Latin American Integration: No New Ideas

By Carlos Malamud*

Heads of state stand for a picture at the 14th ALBA Summit held in Caracas in 2017

Heads of state at the 14th ALBA Summit held in Caracas in 2017/ EneasMx/ Wikimedia Commons

Several proposals claiming to promote regional integration in Latin America, particularly South America, have received attention in recent months, but proponents’ continued reliance on the same political-ideological alignments as always leaves little hope of bridging the deep splits in the region. Coming in the wake of completion of the EU-Mercosur trade agreement, after arduous and complicated negotiations, the proposals appeared to be good news. But that has not been the case.

  • The new push follows the creation of PROSUR by right-leaning governments in March and, more recently, efforts to relaunch UNASUR by left-leaning groups such as the Grupo de Puebla (Progresivamente) – each claiming commitment to unify the region behind their political visions. Two of the main advocates, Chilean President Sebastián Piñera on the right and Argentine Presidential Candidate Alberto Fernández on the left, have taken the easy path of convoking like-minded supporters while rejecting opponents.
  • These groups appear to have learned nothing from the first decade of the 21st century, when Venezuelan President Hugo Chávez pushed his Bolivarian project. The three efforts emblematic of the period – ALBA, CELAC, and UNASUR – all eventually failed. The rise of neoliberal governments in various countries since then has produced an even more complex situation. The new governments have continued emphasizing ideological conformity, reducing prospects for unity. Last December, a “Conservative Summit of the Americas” inspired by Brazilian President Jair Bolsonaro and his son met in Foz de Iguazú to rally the most extreme elements of the region’s right, conditioning participation on total agreement with its tenets.

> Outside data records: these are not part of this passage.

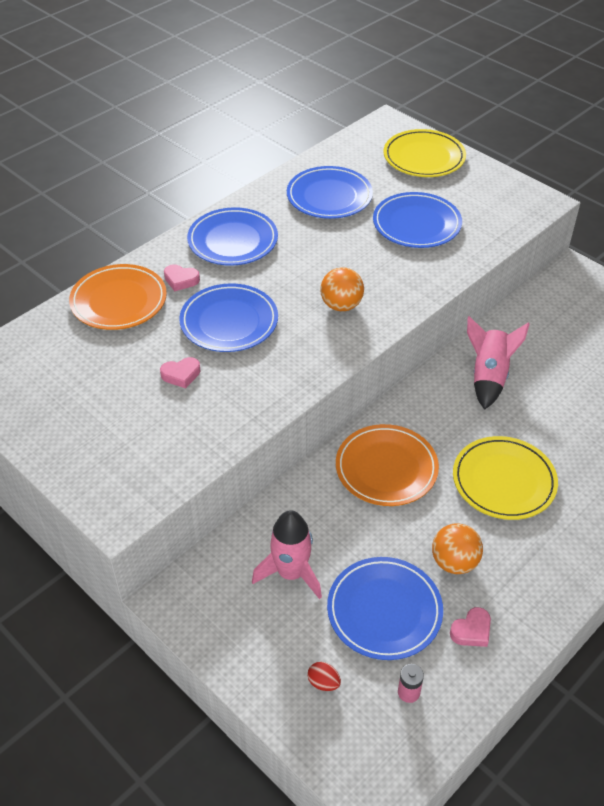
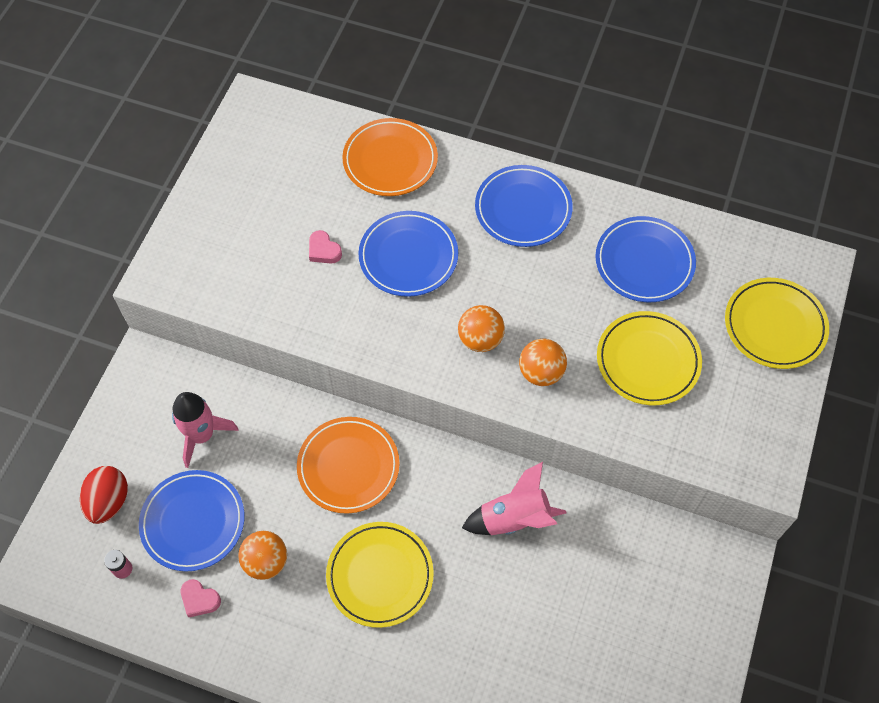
camera: 65 degrees right, 15 degrees up
(181, 280) = (443, 193): pink heart -> none
(323, 682) = (109, 501): red egg -> red egg, size x1.97
(393, 282) = (541, 372): none -> orange ball
(416, 224) = (648, 360): blue plate -> yellow plate

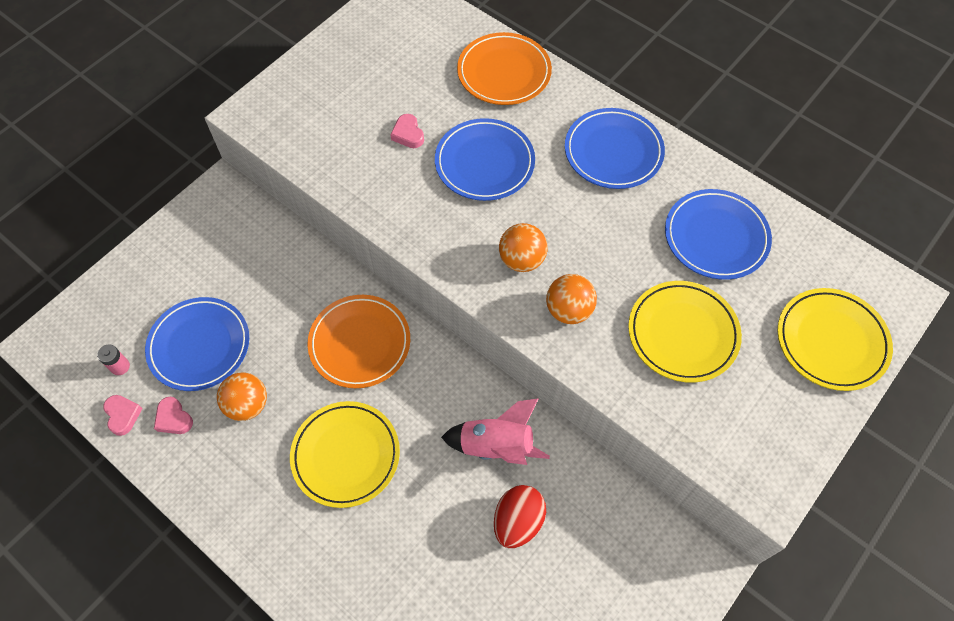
camera: 20 degrees right, 0 degrees up
(109, 501) = (136, 302): red egg -> red egg (518, 521)
(147, 614) = (123, 415): none -> pink heart
(202, 435) = (241, 271): pink rocket -> none

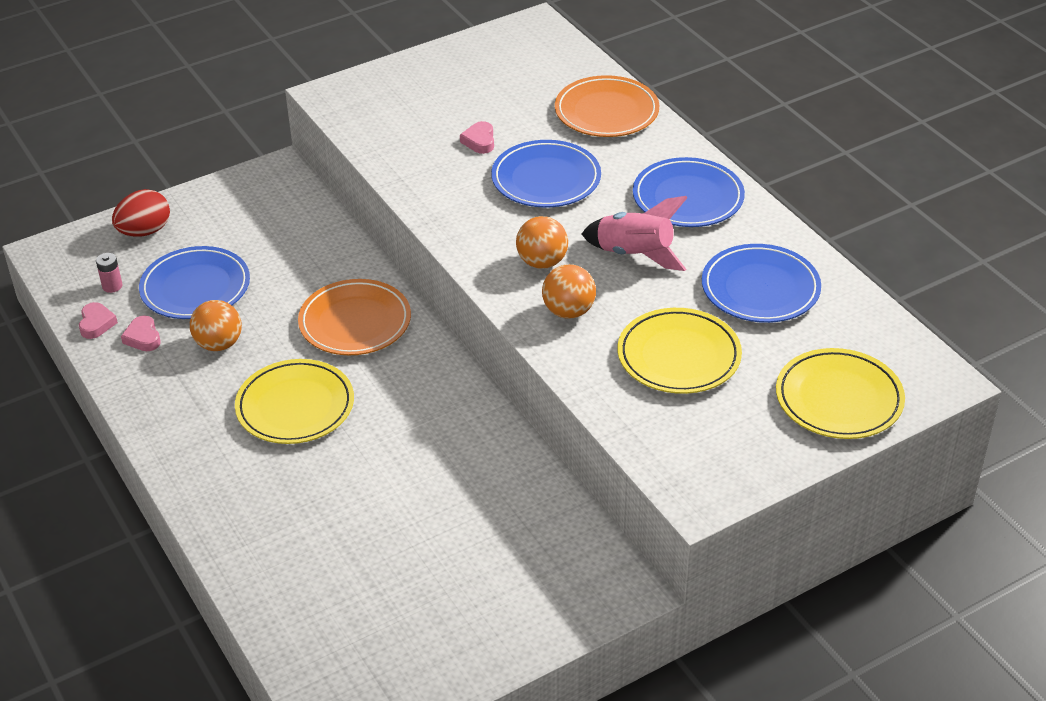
camera: 20 degrees right, 20 degrees down
(496, 446) = (452, 437): pink rocket -> pink rocket (635, 254)
(518, 521) = (442, 502): red egg -> red egg (145, 231)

There are exceptions.  The Pacific Alliance – a trade accord launched by Chile, Colombia, Peru, and Mexico eight years ago – has remained inclusive despite changes of government in each country. MERCOSUR, with its solid foundation and intense commercial exchanges, has also resisted ideological temptation in its way, although dismissive insults between President Bolsonaro and Argentine candidate Fernández do not bode well (even if both know that they need each other in the long run). But the fear is that extreme ideologies will, once again, trump national interests.

The intense electoral cycle of the past three years, and the pending elections in Argentina, Bolivia, and Uruguay, further complicate the situation. As the “turn to the right” has not turned out as predicted, the results of these three races this month will make regional relations even more unstable. The lack of a new vision for promoting Latin American regional integration is aggravated by the growing sense among both extremes of the political spectrum that they have to dig trenches.

  • The need for a new vision is obvious as the growing attacks on multilateralism and the escalation of the U.S.-China trade war are going to force practically all international actors to take sides. Latin America will suffer potentially grave consequences if its governments and political leaders don’t grasp that inclusion, not exclusion, is the only way to advance unity and integration. Acceptance of differences, dialogue, and negotiation are what’s needed now, as is a creative imagination that can accept reality as it is, with all its problems and imbalances. The question is whether the existing leaders will be able to overcome this sad state of affairs.

October 1, 2019

*Carlos Malamud is Senior Analyst for Latin America at the Elcano Royal Institute, and Professor of Latin American History at the Universidad Nacional de Educación a Distancia (UNED), Madrid. A version of this article originally was published in the Elcano Blog.